What is palliative care?
Palliative care is specialized care focused on meeting the needs of individuals with chronic illness. Palliative care strives to provide patients with relief from the symptoms, pain and stress of a chronic illness, regardless of their diagnosis. The goal is to improve the quality of life for both the patient and their family as they face the challenges of uncertain health concerns.
What does palliative care do?
Palliative care is for patients of any age at any stage in a chronic illness, and can be provided together with curative treatment. The palliative care providers partner with the patient, family and other members of the health care team to provide an extra layer of support.
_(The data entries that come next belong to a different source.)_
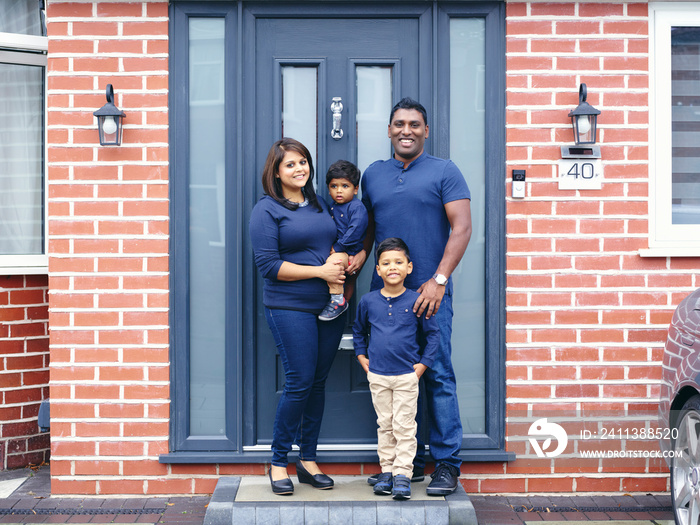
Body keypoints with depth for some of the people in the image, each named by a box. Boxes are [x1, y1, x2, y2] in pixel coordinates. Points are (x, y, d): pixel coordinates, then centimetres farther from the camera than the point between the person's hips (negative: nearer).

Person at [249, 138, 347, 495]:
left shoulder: (320, 204, 14)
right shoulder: (267, 210, -5)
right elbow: (268, 265, -12)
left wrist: (343, 264, 1)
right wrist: (320, 271, -14)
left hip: (330, 306, 6)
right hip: (290, 308, -6)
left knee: (318, 382, 8)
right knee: (299, 382, -8)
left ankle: (308, 459, 20)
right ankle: (278, 462, 8)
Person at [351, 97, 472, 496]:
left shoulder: (444, 172, 1)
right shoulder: (373, 174, 16)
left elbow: (462, 228, -6)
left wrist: (439, 280, -15)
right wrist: (360, 256, 4)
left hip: (430, 291, -4)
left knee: (437, 375, -5)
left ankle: (447, 463, 4)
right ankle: (409, 460, 18)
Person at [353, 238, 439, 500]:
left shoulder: (416, 301, -7)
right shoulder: (368, 301, 1)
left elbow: (433, 333, 2)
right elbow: (358, 330, 17)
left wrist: (423, 363, -3)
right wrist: (362, 357, 9)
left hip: (407, 376, -2)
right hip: (377, 376, 3)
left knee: (404, 426, 0)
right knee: (384, 424, 11)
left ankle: (403, 474, 5)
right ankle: (386, 471, 20)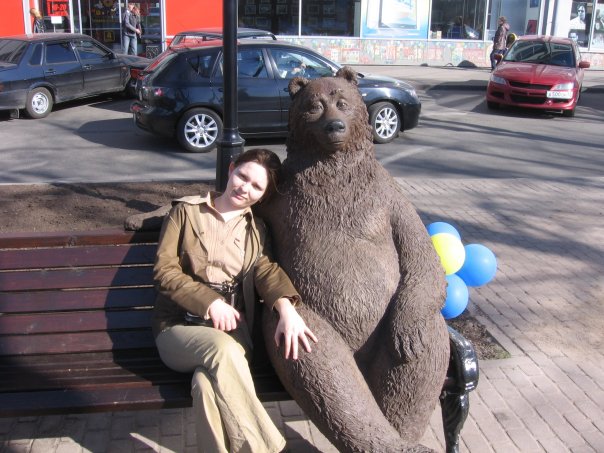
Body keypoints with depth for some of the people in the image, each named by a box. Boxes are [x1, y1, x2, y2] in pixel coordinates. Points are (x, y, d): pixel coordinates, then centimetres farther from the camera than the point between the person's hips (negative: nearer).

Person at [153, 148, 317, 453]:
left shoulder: (256, 230, 18)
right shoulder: (186, 211, 10)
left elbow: (266, 269, -3)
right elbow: (164, 270, -1)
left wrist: (286, 307, -26)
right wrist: (209, 301, -16)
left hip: (231, 327, 2)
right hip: (179, 325, -2)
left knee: (210, 382, -35)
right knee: (222, 348, -37)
They meet with the patient, their family and health care team, providing support to manage the patient’s symptoms, as well as help patients understand their treatment options and goals for care.
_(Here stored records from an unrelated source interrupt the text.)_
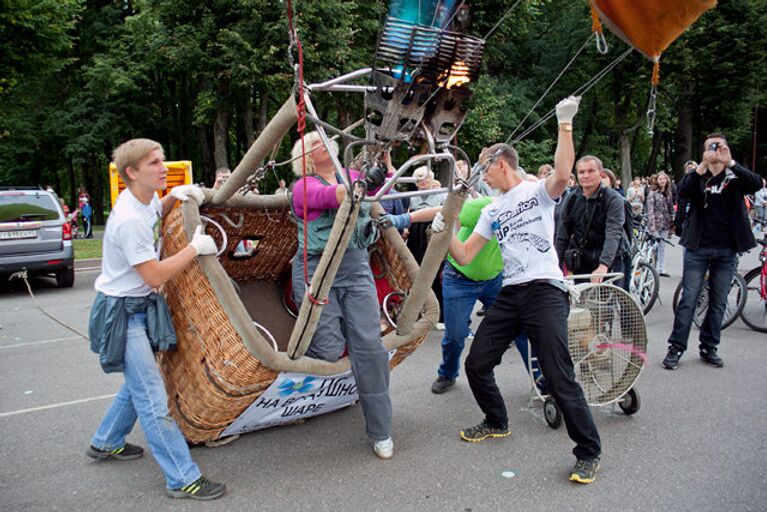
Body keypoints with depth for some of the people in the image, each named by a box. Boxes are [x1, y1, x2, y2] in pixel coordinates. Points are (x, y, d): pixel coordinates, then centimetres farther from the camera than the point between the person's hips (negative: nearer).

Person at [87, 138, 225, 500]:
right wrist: (195, 248, -17)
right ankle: (183, 480, -1)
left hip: (141, 307, 10)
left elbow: (156, 217, 27)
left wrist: (175, 196, 7)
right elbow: (155, 276, -24)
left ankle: (105, 443, 44)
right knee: (152, 397, -7)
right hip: (121, 311, -10)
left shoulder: (145, 199, 2)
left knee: (140, 383, 23)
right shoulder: (129, 220, -26)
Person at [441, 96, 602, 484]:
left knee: (559, 378, -11)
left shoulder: (537, 191, 1)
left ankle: (589, 452, 8)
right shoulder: (491, 211, 19)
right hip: (509, 294, 7)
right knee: (476, 364, 10)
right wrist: (444, 232, -3)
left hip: (545, 291, -7)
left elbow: (562, 175, -25)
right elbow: (464, 256, 13)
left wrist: (565, 125, -27)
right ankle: (497, 422, 35)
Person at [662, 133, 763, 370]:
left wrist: (731, 163, -25)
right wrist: (702, 166, -26)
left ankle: (709, 348, 20)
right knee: (688, 299, -2)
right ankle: (676, 348, 4)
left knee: (718, 302, 8)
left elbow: (756, 184, -15)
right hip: (698, 247, -2)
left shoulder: (735, 177, 5)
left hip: (726, 250, 2)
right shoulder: (697, 176, 4)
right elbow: (682, 192, -16)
When should someone be referred to palliative care?
- To help with complex and difficult decision-making when determining the goals of care, treatment options and/or transitional planning needs.
- To assist with pain and/or symptoms that are not currently well-controlled.
- After a prolonged hospital stay, and there is minimal progress toward the expected medical outcomes.
- After the patient has repeated hospital admissions due to the chronic illness.
- When the current treatment plan is inconsistent with the patient’s goals.
When a patient and their family are considering comfort care or a referral to hospice.
Who can make a palliative care referral?
Anyone (patient, health care provider, family member) can refer a patient for palliative care. Talk to your doctor or nurse, and ask for it! Palliative care is reimbursable by Medicare, Medi-Cal and most insurance policies.